§ **What this task involves**
Look for "CrtYd" in each line of the entries, and return the matching lines.

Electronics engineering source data
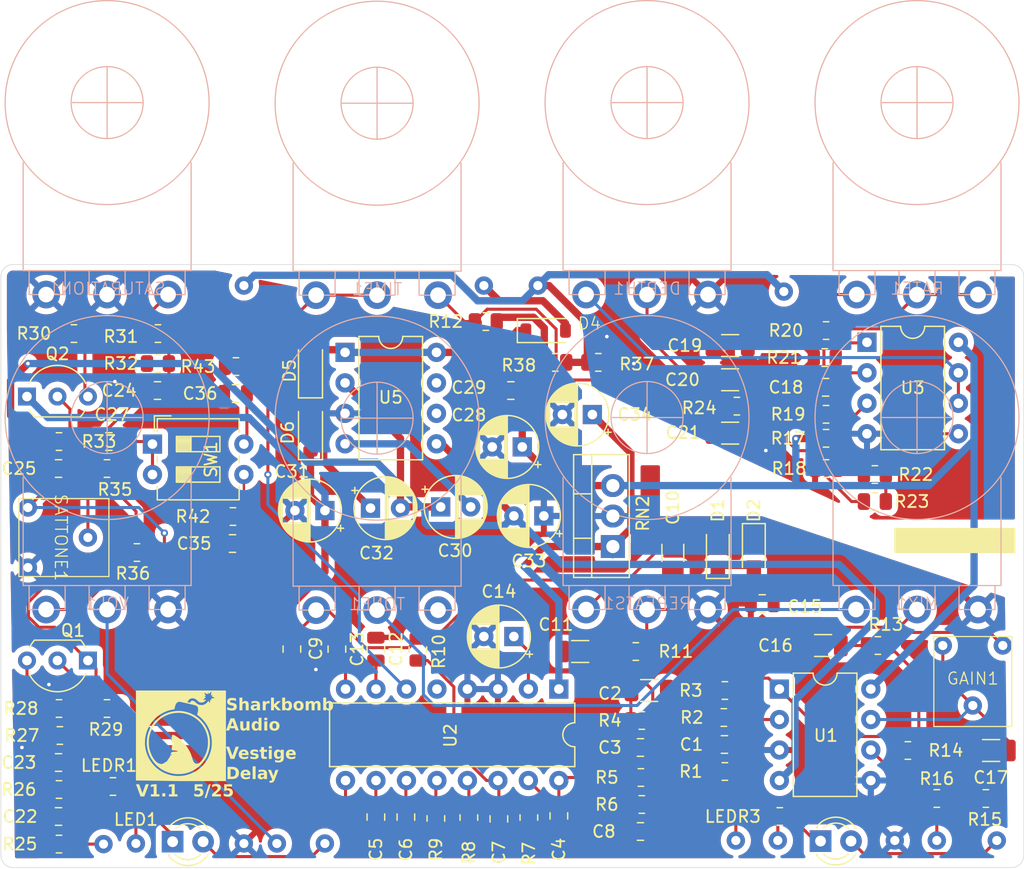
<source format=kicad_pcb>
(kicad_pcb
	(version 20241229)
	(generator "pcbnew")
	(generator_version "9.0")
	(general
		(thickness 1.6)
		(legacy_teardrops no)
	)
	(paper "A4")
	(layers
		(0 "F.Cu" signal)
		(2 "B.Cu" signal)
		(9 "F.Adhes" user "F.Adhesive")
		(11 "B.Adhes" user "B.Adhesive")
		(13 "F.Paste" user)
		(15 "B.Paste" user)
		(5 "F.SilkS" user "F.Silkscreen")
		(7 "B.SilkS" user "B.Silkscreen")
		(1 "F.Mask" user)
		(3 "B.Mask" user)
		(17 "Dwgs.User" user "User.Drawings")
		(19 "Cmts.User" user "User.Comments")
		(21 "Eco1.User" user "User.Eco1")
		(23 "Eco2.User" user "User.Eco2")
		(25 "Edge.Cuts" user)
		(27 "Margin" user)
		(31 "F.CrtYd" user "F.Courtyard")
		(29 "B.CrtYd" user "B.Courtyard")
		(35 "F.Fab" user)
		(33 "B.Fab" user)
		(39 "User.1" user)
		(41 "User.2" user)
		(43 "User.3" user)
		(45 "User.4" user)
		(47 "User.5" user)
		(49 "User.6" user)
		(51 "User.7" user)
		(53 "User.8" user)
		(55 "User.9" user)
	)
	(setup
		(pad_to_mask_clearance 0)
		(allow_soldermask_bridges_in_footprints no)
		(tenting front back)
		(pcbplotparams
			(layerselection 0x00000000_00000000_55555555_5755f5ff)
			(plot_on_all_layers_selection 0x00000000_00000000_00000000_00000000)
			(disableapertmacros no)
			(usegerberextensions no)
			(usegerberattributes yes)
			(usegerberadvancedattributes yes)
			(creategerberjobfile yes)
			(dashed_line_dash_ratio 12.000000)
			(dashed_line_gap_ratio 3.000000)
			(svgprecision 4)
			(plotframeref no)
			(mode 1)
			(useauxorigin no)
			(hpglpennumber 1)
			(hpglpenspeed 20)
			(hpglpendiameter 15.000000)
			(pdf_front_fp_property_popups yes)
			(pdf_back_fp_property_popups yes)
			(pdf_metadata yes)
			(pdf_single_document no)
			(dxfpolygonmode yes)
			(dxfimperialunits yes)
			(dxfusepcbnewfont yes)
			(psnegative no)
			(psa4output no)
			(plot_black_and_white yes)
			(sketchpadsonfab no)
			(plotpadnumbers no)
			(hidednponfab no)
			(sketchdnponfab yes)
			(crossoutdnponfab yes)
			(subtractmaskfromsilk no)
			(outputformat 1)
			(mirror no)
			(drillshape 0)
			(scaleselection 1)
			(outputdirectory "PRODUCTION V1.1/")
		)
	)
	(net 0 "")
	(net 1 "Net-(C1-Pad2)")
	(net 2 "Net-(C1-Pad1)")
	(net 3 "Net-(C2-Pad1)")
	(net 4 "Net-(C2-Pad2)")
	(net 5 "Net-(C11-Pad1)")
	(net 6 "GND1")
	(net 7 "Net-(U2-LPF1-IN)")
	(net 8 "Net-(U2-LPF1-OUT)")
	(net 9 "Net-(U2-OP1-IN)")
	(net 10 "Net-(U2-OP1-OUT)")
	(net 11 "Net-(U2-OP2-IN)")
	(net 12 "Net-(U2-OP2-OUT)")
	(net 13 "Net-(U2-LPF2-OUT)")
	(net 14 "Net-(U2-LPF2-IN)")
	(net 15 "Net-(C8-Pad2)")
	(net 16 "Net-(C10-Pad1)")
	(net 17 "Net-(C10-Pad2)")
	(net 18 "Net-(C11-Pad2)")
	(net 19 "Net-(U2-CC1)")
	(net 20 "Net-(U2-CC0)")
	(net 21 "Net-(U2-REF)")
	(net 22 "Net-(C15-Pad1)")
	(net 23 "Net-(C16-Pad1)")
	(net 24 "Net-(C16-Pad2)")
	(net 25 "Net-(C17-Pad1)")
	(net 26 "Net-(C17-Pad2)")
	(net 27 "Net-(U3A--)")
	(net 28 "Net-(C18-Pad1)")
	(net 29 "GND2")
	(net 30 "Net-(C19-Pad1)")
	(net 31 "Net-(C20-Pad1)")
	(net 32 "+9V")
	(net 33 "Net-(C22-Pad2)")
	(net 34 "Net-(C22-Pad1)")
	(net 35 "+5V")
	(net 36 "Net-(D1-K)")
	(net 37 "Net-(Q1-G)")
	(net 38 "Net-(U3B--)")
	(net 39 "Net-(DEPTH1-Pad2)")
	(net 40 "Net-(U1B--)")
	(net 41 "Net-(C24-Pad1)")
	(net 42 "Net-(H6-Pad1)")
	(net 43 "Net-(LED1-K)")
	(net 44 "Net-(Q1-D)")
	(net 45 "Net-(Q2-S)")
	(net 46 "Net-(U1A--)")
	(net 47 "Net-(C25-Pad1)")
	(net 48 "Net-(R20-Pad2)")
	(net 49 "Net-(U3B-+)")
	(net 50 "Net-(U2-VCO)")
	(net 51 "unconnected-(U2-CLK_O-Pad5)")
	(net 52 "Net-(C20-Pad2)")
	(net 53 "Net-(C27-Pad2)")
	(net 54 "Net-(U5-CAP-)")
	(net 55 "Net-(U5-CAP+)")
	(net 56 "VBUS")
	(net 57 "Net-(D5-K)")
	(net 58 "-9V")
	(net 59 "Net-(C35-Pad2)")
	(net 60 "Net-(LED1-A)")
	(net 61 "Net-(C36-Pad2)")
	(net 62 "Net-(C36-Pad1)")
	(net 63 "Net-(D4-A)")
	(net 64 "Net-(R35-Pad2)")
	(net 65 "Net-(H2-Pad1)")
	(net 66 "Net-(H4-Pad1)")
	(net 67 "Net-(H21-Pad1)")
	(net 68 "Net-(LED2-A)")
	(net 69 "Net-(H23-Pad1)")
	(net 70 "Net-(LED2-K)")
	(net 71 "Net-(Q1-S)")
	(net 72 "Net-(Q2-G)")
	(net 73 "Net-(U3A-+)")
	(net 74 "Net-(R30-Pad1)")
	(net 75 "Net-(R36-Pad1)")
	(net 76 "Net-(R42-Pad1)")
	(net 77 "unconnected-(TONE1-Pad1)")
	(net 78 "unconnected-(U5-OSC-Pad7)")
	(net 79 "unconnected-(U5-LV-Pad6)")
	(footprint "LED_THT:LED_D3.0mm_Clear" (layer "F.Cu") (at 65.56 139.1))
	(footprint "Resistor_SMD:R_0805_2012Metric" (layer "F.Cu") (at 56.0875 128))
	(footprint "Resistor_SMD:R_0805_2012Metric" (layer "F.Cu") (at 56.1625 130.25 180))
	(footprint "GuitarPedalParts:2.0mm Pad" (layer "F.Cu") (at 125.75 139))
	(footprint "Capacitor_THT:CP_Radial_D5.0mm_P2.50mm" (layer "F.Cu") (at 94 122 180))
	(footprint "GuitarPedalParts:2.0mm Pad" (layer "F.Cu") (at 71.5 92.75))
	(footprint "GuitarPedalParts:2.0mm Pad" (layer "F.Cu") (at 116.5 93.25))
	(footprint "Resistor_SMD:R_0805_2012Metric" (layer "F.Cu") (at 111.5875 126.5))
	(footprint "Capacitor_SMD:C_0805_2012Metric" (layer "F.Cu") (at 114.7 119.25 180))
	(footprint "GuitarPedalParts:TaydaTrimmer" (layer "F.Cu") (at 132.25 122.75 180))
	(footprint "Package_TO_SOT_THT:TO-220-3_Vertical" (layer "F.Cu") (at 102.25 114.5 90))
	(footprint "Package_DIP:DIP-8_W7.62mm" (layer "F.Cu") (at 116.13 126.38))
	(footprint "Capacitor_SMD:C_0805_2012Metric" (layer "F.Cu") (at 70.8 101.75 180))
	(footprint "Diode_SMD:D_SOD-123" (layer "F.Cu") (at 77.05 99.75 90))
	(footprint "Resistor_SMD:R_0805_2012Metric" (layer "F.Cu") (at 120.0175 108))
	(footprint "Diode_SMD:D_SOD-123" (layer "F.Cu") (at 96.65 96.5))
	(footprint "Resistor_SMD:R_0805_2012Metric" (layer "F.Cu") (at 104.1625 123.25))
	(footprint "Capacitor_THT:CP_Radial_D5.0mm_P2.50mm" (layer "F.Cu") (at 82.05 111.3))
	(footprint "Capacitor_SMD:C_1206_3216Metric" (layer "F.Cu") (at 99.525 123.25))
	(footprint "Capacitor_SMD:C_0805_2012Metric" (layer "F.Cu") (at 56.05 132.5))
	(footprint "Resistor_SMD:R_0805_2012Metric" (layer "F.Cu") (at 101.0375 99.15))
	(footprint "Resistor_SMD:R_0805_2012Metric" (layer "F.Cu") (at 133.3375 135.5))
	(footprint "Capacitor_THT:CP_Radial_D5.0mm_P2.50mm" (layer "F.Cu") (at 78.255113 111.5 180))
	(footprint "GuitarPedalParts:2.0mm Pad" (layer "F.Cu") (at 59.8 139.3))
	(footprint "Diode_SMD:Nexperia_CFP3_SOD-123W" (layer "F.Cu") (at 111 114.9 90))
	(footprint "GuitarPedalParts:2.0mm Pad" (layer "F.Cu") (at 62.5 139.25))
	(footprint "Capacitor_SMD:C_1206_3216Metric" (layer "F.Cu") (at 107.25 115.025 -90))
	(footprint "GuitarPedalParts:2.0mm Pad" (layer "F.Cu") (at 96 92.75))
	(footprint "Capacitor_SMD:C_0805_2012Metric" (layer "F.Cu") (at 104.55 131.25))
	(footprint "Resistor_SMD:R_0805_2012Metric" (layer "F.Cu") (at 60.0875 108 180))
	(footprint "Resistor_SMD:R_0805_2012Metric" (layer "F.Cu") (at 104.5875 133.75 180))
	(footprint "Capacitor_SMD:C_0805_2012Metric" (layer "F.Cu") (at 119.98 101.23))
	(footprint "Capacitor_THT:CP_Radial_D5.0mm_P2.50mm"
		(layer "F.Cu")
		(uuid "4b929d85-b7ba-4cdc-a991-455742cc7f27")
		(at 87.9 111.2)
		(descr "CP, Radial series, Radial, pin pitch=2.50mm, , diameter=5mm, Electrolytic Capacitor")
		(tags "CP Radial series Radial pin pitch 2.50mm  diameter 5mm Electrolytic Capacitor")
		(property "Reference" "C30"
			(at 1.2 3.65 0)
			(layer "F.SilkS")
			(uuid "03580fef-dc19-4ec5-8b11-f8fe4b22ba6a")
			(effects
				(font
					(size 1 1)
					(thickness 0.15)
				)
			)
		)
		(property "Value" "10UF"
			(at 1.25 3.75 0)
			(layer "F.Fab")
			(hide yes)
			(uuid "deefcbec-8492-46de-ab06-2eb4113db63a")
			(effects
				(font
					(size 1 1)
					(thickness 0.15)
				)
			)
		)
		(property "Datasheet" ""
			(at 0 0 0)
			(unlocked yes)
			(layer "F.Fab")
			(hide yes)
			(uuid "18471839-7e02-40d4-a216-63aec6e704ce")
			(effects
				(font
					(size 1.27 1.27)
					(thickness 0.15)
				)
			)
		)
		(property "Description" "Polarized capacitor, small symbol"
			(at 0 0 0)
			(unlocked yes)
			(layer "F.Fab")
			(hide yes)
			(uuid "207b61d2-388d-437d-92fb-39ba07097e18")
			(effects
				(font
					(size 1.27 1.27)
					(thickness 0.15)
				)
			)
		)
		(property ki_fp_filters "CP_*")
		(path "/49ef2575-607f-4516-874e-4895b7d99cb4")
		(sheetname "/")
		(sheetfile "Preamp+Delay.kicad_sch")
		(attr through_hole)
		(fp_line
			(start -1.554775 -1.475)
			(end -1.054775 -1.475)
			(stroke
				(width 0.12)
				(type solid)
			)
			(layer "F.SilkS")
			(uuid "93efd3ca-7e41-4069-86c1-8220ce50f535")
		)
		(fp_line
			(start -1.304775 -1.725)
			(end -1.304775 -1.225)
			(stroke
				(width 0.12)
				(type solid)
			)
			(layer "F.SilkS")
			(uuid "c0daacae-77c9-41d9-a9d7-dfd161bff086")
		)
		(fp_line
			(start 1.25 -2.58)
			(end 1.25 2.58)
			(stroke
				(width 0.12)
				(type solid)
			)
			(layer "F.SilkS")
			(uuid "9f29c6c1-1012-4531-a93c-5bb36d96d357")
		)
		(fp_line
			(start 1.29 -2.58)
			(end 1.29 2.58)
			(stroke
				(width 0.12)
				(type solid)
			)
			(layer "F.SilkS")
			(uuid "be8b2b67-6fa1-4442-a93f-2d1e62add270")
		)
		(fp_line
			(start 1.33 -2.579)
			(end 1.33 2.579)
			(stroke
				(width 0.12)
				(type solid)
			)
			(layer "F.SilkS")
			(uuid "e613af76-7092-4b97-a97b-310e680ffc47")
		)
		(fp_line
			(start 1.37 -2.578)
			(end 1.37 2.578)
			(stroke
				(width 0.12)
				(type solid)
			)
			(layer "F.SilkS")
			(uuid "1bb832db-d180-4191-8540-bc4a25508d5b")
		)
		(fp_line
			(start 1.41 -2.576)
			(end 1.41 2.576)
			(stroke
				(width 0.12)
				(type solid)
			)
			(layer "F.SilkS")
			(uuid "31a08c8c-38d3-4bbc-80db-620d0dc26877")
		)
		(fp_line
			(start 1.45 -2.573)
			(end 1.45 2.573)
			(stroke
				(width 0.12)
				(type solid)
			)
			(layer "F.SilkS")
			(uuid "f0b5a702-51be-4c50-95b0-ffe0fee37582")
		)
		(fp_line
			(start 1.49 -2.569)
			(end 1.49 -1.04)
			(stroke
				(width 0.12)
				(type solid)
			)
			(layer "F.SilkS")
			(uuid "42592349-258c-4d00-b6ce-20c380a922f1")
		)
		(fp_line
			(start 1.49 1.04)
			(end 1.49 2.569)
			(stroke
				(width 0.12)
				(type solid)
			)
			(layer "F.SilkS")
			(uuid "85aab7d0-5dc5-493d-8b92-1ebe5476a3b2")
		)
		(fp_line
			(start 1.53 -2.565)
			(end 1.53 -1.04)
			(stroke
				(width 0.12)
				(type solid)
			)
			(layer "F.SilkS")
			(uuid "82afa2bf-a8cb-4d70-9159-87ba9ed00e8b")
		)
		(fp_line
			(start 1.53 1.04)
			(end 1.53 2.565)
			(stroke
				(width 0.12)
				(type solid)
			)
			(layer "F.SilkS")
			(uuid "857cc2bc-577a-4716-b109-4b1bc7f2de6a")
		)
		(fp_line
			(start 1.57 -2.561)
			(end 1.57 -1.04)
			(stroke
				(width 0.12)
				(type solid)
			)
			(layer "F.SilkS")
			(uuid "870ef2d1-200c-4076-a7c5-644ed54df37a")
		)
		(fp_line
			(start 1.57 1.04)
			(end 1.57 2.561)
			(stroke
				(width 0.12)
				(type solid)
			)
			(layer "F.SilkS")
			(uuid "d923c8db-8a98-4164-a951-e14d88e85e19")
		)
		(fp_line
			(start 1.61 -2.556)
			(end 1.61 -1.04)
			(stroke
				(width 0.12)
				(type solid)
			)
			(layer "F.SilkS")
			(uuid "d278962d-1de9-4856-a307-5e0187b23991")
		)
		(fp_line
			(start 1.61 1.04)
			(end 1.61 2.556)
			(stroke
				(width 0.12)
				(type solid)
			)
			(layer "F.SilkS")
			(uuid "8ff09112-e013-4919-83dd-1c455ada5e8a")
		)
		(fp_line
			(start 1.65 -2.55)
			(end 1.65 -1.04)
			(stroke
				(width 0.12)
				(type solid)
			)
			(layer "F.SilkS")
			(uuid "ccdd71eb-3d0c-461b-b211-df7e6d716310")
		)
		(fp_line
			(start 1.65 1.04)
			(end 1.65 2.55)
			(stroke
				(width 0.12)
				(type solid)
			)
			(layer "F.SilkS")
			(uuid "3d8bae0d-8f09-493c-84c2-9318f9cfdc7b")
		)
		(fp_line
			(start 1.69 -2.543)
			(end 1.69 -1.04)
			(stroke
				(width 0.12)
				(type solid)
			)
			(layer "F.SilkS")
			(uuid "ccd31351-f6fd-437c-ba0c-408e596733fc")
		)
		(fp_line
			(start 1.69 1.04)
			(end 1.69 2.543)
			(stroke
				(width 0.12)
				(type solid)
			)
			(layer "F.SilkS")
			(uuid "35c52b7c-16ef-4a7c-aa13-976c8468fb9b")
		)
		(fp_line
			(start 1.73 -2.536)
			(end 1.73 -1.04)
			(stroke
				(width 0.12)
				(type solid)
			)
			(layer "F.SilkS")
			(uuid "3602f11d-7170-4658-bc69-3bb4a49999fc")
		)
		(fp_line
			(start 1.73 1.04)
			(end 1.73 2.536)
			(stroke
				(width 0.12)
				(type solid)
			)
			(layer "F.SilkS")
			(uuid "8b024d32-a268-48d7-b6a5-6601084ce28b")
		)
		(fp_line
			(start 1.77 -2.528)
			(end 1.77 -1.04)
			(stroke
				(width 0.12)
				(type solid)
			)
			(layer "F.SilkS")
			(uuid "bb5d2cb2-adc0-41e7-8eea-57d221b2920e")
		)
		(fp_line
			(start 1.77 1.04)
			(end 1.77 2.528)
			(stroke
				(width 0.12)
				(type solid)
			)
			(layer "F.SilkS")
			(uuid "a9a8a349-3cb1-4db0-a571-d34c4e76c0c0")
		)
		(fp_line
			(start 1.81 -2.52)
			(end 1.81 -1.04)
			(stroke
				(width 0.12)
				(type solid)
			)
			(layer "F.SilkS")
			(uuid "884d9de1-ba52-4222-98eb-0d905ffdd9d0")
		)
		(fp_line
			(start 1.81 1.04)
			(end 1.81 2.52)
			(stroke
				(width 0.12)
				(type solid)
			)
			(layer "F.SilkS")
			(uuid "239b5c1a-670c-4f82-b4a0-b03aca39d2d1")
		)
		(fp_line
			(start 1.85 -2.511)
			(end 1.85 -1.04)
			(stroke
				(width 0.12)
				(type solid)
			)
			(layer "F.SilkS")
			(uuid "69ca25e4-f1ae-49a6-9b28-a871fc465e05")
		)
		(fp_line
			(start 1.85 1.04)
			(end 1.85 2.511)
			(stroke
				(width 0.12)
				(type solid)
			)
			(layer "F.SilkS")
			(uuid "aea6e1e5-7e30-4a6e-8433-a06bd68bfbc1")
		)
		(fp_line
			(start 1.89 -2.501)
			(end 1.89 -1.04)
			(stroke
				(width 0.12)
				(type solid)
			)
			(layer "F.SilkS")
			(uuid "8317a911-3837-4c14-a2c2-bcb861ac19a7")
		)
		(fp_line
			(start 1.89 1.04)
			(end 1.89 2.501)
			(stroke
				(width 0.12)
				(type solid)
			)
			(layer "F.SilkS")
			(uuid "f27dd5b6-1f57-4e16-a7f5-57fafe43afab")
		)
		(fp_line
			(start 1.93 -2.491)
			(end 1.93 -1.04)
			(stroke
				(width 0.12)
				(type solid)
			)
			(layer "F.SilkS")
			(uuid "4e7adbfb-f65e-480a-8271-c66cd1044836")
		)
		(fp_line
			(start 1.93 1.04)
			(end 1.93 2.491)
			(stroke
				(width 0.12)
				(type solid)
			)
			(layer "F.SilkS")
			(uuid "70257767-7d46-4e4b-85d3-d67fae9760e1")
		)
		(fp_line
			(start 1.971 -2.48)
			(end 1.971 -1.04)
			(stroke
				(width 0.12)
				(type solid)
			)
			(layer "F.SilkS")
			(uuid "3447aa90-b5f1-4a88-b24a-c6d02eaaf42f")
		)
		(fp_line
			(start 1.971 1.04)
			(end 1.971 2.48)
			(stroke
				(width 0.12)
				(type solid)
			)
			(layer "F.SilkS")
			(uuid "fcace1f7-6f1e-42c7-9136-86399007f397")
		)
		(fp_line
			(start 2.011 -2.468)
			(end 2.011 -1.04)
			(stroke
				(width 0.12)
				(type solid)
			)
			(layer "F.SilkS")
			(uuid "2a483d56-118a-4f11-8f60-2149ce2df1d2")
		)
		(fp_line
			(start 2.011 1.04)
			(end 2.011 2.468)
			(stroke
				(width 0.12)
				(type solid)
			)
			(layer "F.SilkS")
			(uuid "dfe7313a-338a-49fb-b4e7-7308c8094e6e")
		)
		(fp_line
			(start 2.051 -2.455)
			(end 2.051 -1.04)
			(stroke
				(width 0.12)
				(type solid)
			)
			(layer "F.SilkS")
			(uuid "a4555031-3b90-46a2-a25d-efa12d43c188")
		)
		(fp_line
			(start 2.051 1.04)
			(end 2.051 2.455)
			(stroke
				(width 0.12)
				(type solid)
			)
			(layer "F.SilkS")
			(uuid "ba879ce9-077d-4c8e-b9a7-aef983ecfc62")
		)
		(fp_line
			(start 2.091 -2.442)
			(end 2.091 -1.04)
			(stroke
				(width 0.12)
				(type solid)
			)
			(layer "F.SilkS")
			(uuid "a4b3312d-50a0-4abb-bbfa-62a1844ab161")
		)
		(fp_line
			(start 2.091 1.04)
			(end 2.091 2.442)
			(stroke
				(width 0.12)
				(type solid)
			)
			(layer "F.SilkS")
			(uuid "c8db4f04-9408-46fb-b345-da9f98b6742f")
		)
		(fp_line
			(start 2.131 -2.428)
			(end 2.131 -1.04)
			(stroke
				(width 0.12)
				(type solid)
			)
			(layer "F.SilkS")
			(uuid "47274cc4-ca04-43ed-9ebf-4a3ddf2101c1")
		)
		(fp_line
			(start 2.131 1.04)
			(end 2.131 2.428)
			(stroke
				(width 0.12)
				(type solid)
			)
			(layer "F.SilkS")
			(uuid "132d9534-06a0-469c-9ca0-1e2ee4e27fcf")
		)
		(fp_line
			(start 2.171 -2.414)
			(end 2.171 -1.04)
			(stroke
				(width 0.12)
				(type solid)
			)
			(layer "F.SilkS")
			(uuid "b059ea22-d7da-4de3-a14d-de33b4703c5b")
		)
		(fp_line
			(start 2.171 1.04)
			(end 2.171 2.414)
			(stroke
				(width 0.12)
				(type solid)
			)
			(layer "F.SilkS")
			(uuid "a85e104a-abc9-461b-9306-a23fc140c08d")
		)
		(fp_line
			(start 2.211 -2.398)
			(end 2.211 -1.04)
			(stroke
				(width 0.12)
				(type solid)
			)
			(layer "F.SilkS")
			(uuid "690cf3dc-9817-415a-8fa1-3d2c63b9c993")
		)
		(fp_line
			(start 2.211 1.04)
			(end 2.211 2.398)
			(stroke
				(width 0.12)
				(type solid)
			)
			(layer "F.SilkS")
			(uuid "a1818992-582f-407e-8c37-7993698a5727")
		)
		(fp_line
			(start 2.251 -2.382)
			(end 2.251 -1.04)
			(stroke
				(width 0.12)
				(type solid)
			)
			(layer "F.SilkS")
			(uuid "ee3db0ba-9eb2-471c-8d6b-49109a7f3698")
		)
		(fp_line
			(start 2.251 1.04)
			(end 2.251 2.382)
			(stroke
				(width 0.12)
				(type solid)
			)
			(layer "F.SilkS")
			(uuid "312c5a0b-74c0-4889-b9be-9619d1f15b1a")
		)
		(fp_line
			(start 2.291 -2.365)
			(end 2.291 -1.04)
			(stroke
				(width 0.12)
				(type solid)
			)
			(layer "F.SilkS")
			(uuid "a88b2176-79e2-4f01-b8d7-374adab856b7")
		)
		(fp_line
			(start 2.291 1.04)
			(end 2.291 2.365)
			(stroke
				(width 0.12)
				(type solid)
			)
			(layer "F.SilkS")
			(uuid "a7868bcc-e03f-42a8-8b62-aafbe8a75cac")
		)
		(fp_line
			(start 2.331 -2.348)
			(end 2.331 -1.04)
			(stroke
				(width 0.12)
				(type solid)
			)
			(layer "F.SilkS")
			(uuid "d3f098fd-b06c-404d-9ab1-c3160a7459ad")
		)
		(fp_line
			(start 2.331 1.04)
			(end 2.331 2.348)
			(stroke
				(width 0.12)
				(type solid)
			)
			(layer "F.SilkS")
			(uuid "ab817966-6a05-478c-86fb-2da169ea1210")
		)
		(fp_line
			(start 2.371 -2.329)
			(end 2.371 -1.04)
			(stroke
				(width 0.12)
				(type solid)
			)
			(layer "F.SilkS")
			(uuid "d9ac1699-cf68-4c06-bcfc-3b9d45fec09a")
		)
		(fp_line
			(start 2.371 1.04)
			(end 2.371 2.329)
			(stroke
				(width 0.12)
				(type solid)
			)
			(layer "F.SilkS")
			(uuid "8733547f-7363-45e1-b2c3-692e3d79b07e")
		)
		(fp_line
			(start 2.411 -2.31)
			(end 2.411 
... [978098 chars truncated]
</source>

§ **Exercise solution**
		(31 "F.CrtYd" user "F.Courtyard")
		(29 "B.CrtYd" user "B.Courtyard")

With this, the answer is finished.